Entre risas y comentarios obscenos, la chavita obedeció la siguiente orden: se quitó el sostén lentamente, dejando al descubierto sus pechos firmes y apetecibles. Los chicos no pudieron contenerse y comenzaron a manosearla sin pudor, apretando sus pezones y acariciando su piel suave y bronceada. La estudiante gemía de placer, entregándose a las manos de aquellos desconocidos que la deseaban con ansias.
Uno de los chicos, el más atrevido, le ordenó que se quitara la tanga, dejando al descubierto su sexo depilado y húmedo. La chavita, sumida en un mar de excitación y morbo, obedeció sin dudar, sintiendo el aire fresco rozando su entrepierna al quedar completamente desnuda frente a los ojos lujuriosos de los chicos.
La joven, ahora en cuatro patas sobre el sucio suelo del almacén, sentía las miradas ansiosas de los chicos clavadas en su culo redondo y firme. Uno de ellos se acercó por detrás, acariciando sus nalgas con rudeza y deseo. Sin previo aviso, la penetró con fuerza, haciéndola gemir de placer y dolor al mismo tiempo.
Los chicos se turnaban para coger a la estudiante, disfrutando de cada centímetro de su cuerpo joven y deseoso. La chavita se entregaba sin reservas, entregándose a la lujuria y el desenfreno de aquellos desconocidos que la trataban como a una vulgar puta en celo.
Entre gemidos y jadeos, la joven estudiante era sometida a todo tipo de vejaciones y perversiones, sintiendo cómo su cuerpo ardía de deseo y placer. Los chicos disfrutaban de cada embestida, de cada gemido y pedido de más. La escena se volvía cada vez más grotesca y explícita, con la joven siendo usada como un objeto sexual por aquellos depravados.

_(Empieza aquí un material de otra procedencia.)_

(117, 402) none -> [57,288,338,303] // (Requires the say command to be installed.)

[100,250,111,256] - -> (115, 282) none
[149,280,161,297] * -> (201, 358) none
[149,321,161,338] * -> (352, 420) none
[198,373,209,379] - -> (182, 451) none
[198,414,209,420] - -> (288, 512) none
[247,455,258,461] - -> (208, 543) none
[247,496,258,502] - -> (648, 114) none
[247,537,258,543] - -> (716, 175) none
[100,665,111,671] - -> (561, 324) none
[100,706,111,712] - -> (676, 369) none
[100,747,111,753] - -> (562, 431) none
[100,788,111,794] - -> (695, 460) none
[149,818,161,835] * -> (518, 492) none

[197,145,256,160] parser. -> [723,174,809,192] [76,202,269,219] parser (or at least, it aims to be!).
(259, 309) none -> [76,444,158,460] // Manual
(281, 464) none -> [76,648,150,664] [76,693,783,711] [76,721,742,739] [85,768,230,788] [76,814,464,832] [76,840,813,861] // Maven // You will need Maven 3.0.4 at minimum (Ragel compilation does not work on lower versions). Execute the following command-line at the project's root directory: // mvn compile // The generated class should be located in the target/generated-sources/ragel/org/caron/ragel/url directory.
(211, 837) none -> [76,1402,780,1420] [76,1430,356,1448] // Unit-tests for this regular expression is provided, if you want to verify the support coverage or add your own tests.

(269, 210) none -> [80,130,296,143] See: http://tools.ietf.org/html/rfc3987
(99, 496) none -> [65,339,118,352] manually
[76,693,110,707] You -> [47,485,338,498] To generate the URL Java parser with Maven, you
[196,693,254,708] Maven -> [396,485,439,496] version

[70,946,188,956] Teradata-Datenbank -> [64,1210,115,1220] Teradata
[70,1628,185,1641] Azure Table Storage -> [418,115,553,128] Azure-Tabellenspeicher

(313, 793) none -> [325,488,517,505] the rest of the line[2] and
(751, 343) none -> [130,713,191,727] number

Mientras uno de los chicos la cogía por delante, otro se acercaba por detrás, acariciando su culo y preparando el terreno para una penetración anal salvaje y despiadada. La chavita, entregada al placer, no opuso resistencia y se dejó llevar por la intensidad del momento, sintiendo cómo era invadida por ambos agujeros al mismo tiempo.
El almacén resonaba con los sonidos de la lujuria y el sexo desenfrenado, con la joven estudiante gimiendo y suplicando por más. Los chicos, excitados al límite, no tardaron en anunciar su venida, llenando el cuerpo de la chavita con su semen caliente y viscoso, marcándola como su propiedad temporal.
La chavita, exhausta y cubierta de fluidos, se dejó caer sobre el suelo, temblando de placer y dolor. Los chicos, satisfechos y satisfechos, la abandonaron en aquel almacén oscuro, dejando atrás solo el eco de sus risas y los ecos del placer pervertido que habían compartido.